Work instructions >> Records follow. Copy every line with "Amendments".

-- Exercise material follows --

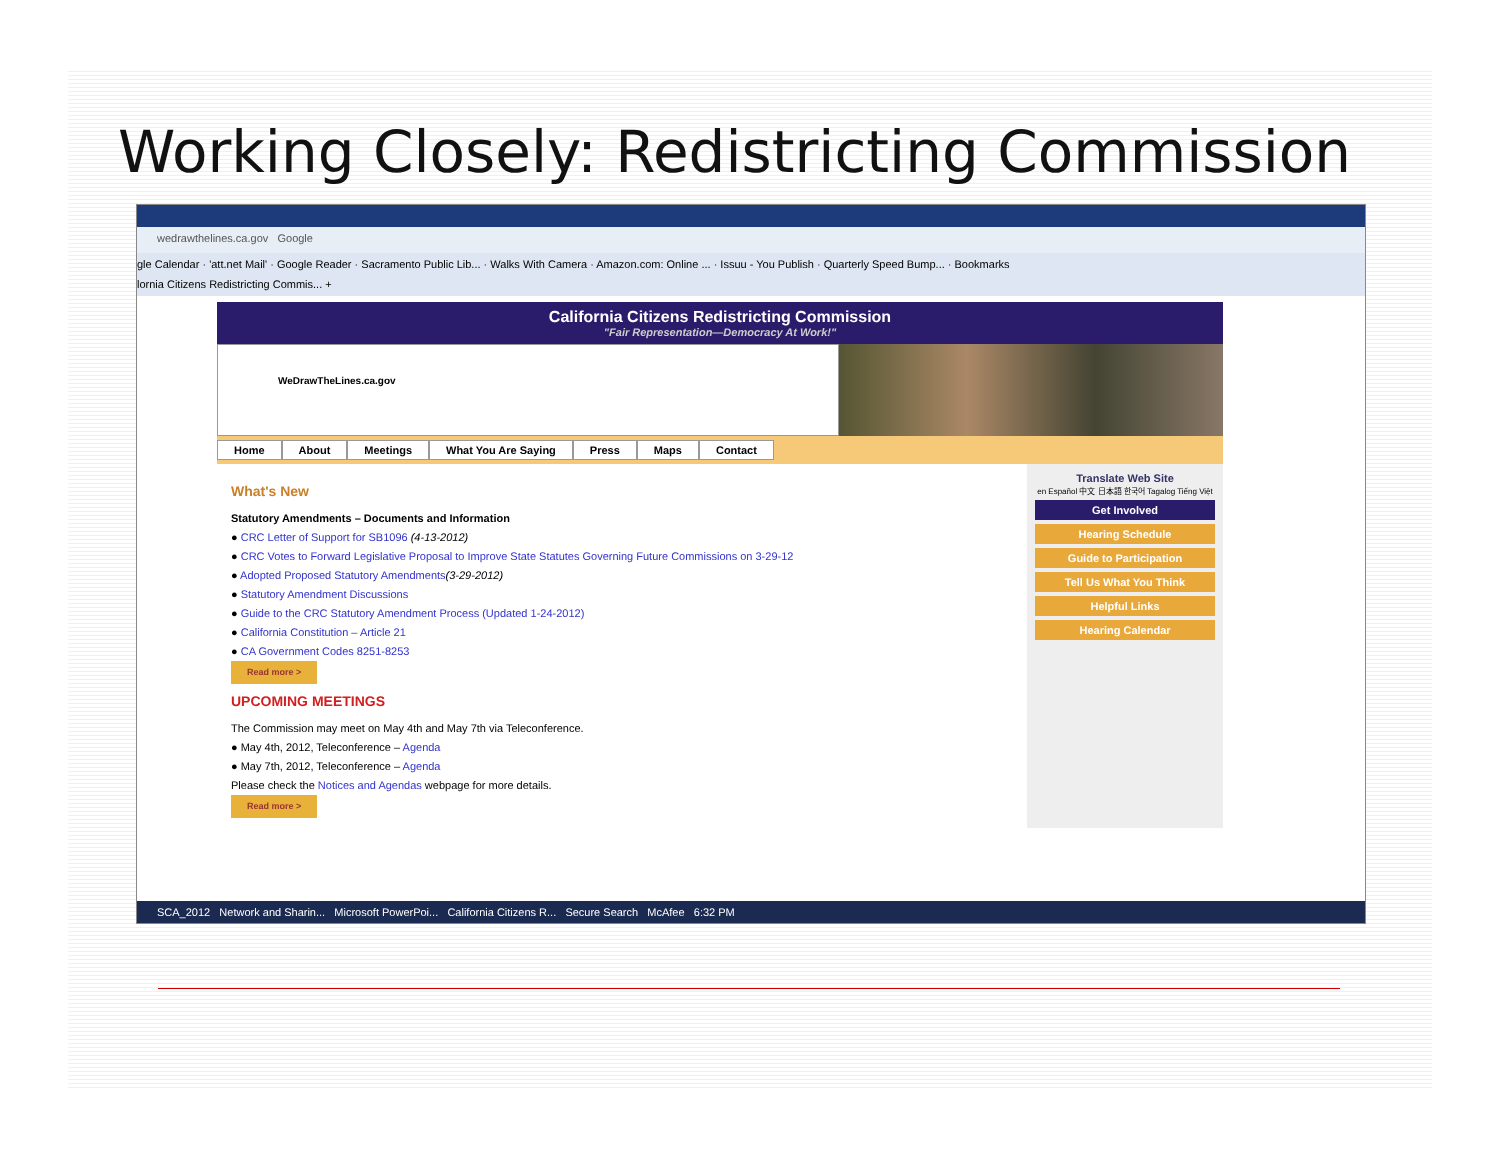Working Closely: Redistricting Commission
wedrawthelines.ca.gov Google
gle Calendar · 'att.net Mail' · Google Reader · Sacramento Public Lib... · Walks With Camera · Amazon.com: Online ... · Issuu - You Publish · Quarterly Speed Bump... · Bookmarks
lornia Citizens Redistricting Commis... +
California Citizens Redistricting Commission
"Fair Representation—Democracy At Work!"
WeDrawTheLines.ca.gov
Home About Meetings What You Are Saying Press Maps Contact
What's New
Statutory Amendments – Documents and Information
● CRC Letter of Support for SB1096 (4-13-2012)
● CRC Votes to Forward Legislative Proposal to Improve State Statutes Governing Future Commissions on 3-29-12
● Adopted Proposed Statutory Amendments(3-29-2012)
● Statutory Amendment Discussions
● Guide to the CRC Statutory Amendment Process (Updated 1-24-2012)
● California Constitution – Article 21
● CA Government Codes 8251-8253
Read more >
UPCOMING MEETINGS
The Commission may meet on May 4th and May 7th via Teleconference.
● May 4th, 2012, Teleconference – Agenda
● May 7th, 2012, Teleconference – Agenda
Please check the Notices and Agendas webpage for more details.
Read more >
Translate Web Site
en Español 中文 日本語 한국어 Tagalog Tiếng Việt
Get Involved
Hearing Schedule
Guide to Participation
Tell Us What You Think
Helpful Links
Hearing Calendar
SCA_2012 Network and Sharin... Microsoft PowerPoi... California Citizens R... Secure Search McAfee 6:32 PM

-- Exercise material concluded --

Answer to this task >>
Statutory Amendments – Documents and Information
● Adopted Proposed Statutory Amendments(3-29-2012)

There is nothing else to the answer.